- **Exercise**
Each entry, in full: copy it out exactly.
Data supplied: Begin
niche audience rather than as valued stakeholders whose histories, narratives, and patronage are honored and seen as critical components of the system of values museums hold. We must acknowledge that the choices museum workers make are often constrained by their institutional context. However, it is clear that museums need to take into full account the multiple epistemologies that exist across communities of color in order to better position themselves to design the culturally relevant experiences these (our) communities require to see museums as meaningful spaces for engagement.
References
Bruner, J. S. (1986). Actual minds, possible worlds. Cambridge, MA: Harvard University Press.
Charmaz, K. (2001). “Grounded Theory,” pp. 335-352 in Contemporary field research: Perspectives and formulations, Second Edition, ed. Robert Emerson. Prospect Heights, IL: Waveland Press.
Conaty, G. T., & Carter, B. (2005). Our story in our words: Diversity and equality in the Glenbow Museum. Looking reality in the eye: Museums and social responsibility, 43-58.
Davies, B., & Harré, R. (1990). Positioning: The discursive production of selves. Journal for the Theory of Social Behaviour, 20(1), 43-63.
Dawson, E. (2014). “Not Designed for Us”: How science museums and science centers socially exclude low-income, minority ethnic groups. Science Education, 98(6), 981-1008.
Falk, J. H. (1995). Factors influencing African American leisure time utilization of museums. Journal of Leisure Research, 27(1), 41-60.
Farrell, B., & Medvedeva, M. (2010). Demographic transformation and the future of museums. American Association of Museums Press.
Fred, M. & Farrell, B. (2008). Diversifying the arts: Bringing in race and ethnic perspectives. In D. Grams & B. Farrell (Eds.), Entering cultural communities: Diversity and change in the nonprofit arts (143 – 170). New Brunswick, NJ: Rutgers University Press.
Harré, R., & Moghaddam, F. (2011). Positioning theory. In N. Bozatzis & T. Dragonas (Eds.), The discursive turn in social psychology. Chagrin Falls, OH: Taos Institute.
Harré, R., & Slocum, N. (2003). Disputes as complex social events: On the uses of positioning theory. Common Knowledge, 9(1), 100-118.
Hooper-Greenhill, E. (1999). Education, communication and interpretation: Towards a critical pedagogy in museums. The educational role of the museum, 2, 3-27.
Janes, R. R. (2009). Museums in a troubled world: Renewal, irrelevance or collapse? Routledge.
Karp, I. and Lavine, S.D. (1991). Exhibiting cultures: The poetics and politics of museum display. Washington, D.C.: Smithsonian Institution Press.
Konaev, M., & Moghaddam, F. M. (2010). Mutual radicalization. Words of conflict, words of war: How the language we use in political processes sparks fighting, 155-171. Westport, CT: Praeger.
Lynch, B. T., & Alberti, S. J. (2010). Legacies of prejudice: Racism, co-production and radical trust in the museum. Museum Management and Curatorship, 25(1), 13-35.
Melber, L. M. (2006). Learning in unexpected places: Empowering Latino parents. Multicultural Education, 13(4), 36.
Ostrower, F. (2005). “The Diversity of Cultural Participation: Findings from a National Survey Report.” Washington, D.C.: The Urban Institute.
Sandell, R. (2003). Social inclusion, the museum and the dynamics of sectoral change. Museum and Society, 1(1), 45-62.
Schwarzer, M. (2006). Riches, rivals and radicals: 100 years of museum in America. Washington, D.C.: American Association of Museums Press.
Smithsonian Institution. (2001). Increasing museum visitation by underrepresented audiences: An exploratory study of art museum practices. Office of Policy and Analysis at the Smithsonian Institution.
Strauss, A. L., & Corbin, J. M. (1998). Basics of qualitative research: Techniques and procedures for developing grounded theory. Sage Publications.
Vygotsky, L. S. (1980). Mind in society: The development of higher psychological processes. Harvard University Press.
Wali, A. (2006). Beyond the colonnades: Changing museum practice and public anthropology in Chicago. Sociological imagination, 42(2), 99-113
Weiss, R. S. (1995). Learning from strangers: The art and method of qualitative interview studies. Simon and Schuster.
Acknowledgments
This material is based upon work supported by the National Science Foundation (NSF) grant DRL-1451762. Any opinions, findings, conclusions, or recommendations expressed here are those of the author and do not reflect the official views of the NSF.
Data supplied: End
- **Answer**
niche audience rather than as valued stakeholders whose histories, narratives, and patronage are honored and seen as critical components of the system of values museums hold. We must acknowledge that the choices museum workers make are often constrained by their institutional context. However, it is clear that museums need to take into full account the multiple epistemologies that exist across communities of color in order to better position themselves to design the culturally relevant experiences these (our) communities require to see museums as meaningful spaces for engagement.
References
Bruner, J. S. (1986). Actual minds, possible worlds. Cambridge, MA: Harvard University Press.
Charmaz, K. (2001). “Grounded Theory,” pp. 335-352 in Contemporary field research: Perspectives and formulations, Second Edition, ed. Robert Emerson. Prospect Heights, IL: Waveland Press.
Conaty, G. T., & Carter, B. (2005). Our story in our words: Diversity and equality in the Glenbow Museum. Looking reality in the eye: Museums and social responsibility, 43-58.
Davies, B., & Harré, R. (1990). Positioning: The discursive production of selves. Journal for the Theory of Social Behaviour, 20(1), 43-63.
Dawson, E. (2014). “Not Designed for Us”: How science museums and science centers socially exclude low-income, minority ethnic groups. Science Education, 98(6), 981-1008.
Falk, J. H. (1995). Factors influencing African American leisure time utilization of museums. Journal of Leisure Research, 27(1), 41-60.
Farrell, B., & Medvedeva, M. (2010). Demographic transformation and the future of museums. American Association of Museums Press.
Fred, M. & Farrell, B. (2008). Diversifying the arts: Bringing in race and ethnic perspectives. In D. Grams & B. Farrell (Eds.), Entering cultural communities: Diversity and change in the nonprofit arts (143 – 170). New Brunswick, NJ: Rutgers University Press.
Harré, R., & Moghaddam, F. (2011). Positioning theory. In N. Bozatzis & T. Dragonas (Eds.), The discursive turn in social psychology. Chagrin Falls, OH: Taos Institute.
Harré, R., & Slocum, N. (2003). Disputes as complex social events: On the uses of positioning theory. Common Knowledge, 9(1), 100-118.
Hooper-Greenhill, E. (1999). Education, communication and interpretation: Towards a critical pedagogy in museums. The educational role of the museum, 2, 3-27.
Janes, R. R. (2009). Museums in a troubled world: Renewal, irrelevance or collapse? Routledge.
Karp, I. and Lavine, S.D. (1991). Exhibiting cultures: The poetics and politics of museum display. Washington, D.C.: Smithsonian Institution Press.
Konaev, M., & Moghaddam, F. M. (2010). Mutual radicalization. Words of conflict, words of war: How the language we use in political processes sparks fighting, 155-171. Westport, CT: Praeger.
Lynch, B. T., & Alberti, S. J. (2010). Legacies of prejudice: Racism, co-production and radical trust in the museum. Museum Management and Curatorship, 25(1), 13-35.
Melber, L. M. (2006). Learning in unexpected places: Empowering Latino parents. Multicultural Education, 13(4), 36.
Ostrower, F. (2005). “The Diversity of Cultural Participation: Findings from a National Survey Report.” Washington, D.C.: The Urban Institute.
Sandell, R. (2003). Social inclusion, the museum and the dynamics of sectoral change. Museum and Society, 1(1), 45-62.
Schwarzer, M. (2006). Riches, rivals and radicals: 100 years of museum in America. Washington, D.C.: American Association of Museums Press.
Smithsonian Institution. (2001). Increasing museum visitation by underrepresented audiences: An exploratory study of art museum practices. Office of Policy and Analysis at the Smithsonian Institution.
Strauss, A. L., & Corbin, J. M. (1998). Basics of qualitative research: Techniques and procedures for developing grounded theory. Sage Publications.
Vygotsky, L. S. (1980). Mind in society: The development of higher psychological processes. Harvard University Press.
Wali, A. (2006). Beyond the colonnades: Changing museum practice and public anthropology in Chicago. Sociological imagination, 42(2), 99-113
Weiss, R. S. (1995). Learning from strangers: The art and method of qualitative interview studies. Simon and Schuster.
Acknowledgments
This material is based upon work supported by the National Science Foundation (NSF) grant DRL-1451762. Any opinions, findings, conclusions, or recommendations expressed here are those of the author and do not reflect the official views of the NSF.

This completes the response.